Differential Equations and Biomathematics
Fluid Dynamics (Advanced)
Lagrangian and Hamiltonian Dynamics (Advanced)
Linear Mathematics and Vector Calculus
Number Theory and Cryptography
Optimisation and Financial Mathematics
Partial Differential Equations
Graduates with mathematical skills are in demand in many areas, especially in business associated with financial services and information technology. They are needed in almost all scientific, medical, technological and industrial research.
With a major in mathematics, you could be employed in a wide range of organisations to interpret information and make forecasts and decisions. Statisticians and mathematicians can be found in major corporations and in the public sector, where their skills are essential for policy planning. Secondary school mathematics teaching is also a high demand area for graduates.

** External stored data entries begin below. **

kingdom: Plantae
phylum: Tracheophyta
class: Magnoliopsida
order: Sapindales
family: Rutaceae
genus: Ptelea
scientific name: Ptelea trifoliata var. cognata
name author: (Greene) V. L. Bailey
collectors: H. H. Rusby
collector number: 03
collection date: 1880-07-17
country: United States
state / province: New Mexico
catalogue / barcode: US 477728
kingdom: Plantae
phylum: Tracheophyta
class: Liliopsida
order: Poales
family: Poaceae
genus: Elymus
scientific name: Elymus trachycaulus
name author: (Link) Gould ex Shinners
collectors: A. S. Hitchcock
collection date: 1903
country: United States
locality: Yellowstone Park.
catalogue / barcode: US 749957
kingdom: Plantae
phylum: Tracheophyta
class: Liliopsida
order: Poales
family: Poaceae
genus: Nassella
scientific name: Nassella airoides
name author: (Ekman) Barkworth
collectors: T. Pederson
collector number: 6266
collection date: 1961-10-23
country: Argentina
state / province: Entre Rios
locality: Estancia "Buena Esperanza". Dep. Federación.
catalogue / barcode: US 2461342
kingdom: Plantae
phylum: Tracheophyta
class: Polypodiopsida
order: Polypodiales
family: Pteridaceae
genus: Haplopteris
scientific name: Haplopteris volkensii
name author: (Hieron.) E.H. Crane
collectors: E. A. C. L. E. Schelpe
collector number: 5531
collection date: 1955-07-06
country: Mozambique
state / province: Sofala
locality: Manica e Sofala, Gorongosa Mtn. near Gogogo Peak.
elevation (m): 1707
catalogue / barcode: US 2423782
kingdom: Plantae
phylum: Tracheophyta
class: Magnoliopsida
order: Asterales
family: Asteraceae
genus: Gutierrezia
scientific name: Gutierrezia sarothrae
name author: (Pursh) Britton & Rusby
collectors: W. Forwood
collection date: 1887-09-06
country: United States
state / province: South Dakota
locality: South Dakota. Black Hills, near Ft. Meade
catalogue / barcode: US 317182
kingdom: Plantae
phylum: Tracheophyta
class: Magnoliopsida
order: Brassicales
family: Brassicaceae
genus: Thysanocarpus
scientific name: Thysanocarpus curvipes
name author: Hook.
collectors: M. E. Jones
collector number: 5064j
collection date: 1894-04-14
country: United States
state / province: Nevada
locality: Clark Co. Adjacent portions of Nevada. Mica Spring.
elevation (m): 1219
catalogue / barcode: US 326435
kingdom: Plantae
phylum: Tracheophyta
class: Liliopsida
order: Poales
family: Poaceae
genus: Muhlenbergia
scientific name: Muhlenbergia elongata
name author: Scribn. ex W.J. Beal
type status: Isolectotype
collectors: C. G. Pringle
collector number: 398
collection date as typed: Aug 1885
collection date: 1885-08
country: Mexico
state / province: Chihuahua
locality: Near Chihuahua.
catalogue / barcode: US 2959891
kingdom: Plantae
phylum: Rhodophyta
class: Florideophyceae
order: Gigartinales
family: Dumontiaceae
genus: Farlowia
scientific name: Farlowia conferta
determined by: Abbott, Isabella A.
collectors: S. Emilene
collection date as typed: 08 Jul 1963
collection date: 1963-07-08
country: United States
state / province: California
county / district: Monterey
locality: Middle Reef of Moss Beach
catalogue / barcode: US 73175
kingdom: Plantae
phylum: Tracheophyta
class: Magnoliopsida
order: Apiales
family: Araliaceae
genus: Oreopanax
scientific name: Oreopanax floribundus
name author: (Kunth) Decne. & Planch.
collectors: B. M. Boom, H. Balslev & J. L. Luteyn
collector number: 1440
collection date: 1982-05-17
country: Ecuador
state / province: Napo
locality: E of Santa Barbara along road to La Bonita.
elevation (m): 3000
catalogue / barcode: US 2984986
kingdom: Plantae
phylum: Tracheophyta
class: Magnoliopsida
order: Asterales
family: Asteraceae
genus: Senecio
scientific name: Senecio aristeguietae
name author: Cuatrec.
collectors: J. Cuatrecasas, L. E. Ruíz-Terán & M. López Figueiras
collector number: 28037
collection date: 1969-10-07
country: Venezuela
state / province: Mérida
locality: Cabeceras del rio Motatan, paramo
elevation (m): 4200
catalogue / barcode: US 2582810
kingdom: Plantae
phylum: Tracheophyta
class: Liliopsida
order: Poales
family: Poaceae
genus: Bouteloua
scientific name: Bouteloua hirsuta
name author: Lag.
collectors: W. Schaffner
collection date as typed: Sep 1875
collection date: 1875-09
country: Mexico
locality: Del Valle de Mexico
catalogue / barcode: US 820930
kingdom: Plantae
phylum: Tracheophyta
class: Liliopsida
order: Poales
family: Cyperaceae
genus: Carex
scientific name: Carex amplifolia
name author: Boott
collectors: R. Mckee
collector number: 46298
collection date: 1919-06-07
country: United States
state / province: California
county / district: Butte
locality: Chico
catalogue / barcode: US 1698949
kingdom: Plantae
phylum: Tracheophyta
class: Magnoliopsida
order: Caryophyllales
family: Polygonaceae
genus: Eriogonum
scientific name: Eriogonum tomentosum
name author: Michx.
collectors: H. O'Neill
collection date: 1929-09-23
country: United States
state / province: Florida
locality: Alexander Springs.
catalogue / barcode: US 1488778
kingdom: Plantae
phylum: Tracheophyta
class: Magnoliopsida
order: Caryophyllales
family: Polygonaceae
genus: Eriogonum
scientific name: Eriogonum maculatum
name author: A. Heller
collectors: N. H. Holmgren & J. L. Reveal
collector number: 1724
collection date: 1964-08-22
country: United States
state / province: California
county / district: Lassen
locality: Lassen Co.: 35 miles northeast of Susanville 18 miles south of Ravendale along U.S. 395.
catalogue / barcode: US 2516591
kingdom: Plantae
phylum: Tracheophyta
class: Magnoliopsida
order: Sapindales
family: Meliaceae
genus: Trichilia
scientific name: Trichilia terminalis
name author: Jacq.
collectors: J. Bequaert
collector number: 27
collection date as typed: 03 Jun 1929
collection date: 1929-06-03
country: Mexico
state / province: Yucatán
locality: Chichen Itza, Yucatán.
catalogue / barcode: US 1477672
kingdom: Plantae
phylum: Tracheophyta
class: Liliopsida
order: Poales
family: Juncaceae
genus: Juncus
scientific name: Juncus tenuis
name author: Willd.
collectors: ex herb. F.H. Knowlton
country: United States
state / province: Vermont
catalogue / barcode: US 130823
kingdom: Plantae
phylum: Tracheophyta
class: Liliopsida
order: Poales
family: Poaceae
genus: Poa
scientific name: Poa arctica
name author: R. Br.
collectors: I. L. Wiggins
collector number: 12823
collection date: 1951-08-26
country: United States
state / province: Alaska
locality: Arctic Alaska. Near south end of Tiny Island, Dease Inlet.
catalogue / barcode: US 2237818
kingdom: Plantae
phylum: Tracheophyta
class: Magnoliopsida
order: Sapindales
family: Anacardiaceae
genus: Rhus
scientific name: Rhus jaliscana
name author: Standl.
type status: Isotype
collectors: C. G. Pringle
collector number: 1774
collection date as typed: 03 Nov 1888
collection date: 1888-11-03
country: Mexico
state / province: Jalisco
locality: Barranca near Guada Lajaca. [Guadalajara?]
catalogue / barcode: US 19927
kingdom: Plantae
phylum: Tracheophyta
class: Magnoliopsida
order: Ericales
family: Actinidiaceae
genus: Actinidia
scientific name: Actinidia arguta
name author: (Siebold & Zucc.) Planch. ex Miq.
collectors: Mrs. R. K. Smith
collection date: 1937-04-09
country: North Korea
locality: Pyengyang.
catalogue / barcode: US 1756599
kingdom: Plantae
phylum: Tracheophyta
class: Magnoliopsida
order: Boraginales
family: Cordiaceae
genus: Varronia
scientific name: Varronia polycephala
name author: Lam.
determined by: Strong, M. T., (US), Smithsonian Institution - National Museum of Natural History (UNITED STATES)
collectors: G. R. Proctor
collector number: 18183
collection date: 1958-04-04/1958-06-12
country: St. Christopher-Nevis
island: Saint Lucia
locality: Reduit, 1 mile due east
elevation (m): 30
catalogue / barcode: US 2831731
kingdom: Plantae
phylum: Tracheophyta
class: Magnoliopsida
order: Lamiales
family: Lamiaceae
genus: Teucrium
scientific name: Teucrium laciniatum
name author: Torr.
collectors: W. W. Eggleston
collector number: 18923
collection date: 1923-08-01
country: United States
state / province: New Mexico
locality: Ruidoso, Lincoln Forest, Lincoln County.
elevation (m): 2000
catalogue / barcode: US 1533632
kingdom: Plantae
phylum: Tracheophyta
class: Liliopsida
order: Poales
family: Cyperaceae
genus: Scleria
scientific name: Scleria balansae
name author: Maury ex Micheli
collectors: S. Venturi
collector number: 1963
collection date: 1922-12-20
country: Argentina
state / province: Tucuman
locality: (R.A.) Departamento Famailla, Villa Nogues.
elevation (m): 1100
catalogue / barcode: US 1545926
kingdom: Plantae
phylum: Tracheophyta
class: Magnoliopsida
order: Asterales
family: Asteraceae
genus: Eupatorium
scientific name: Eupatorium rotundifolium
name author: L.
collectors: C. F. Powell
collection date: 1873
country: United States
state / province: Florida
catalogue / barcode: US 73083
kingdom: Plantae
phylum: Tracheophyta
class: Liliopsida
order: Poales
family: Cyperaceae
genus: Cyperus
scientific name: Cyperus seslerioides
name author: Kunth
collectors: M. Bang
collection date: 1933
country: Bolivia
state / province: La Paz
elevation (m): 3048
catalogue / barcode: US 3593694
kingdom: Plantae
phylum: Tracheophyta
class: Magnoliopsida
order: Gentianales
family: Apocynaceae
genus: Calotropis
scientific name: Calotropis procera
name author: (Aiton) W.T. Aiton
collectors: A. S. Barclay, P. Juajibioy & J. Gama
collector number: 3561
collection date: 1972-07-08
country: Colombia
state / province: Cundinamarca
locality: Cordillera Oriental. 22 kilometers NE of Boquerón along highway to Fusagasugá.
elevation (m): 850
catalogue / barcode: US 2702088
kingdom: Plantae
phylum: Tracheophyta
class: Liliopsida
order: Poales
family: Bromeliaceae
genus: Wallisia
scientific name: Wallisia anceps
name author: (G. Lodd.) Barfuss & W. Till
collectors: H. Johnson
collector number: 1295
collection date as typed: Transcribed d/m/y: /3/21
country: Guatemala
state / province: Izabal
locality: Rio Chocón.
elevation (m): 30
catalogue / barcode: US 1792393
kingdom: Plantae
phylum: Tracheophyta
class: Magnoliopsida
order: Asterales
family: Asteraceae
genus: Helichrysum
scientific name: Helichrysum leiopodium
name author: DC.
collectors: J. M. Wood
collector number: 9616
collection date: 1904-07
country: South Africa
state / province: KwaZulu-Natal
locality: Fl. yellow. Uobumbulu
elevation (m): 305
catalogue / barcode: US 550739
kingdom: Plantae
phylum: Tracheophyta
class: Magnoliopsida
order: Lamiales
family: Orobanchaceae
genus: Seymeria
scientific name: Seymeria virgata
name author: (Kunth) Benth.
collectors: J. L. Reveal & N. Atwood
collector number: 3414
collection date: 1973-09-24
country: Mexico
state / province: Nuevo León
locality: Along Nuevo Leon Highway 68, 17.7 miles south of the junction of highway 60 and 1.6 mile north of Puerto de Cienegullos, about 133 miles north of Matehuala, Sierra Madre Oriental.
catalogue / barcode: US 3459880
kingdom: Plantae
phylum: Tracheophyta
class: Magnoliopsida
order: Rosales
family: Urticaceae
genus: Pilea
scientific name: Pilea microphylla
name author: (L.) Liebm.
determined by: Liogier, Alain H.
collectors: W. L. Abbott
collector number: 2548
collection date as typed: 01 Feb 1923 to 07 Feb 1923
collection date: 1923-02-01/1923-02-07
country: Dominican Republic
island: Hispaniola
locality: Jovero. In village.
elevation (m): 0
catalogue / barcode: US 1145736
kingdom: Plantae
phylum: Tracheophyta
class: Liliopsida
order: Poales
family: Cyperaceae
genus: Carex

Even in areas where specific mathematical knowledge is not directly relevant, mathematics and statistics graduates are highly valued by many employers for their mental discipline and thoroughness.
Further study for major
Many mathematics graduates choose to continue studying at postgraduate level in order to pursue more specialised careers.
If you are interested in further study, you may wish to undertake an honours year and a subsequent postgraduate research program, subject to admission requirements.
Opportunities for honours and postgraduate research are available for eligible students in a variety of specialised mathematics fields through the School of Mathematics and Statistics. Honours research projects are available in applied and pure mathematics.
Completing your honours year is an important step in exploring your potential for a career in research, as it involves completing a research project in your specialised area, under the supervision of an expert in that field. If you do well enough, you might be eligible to apply for a research program like the MSc or PhD, where you can take your mathematics research even further.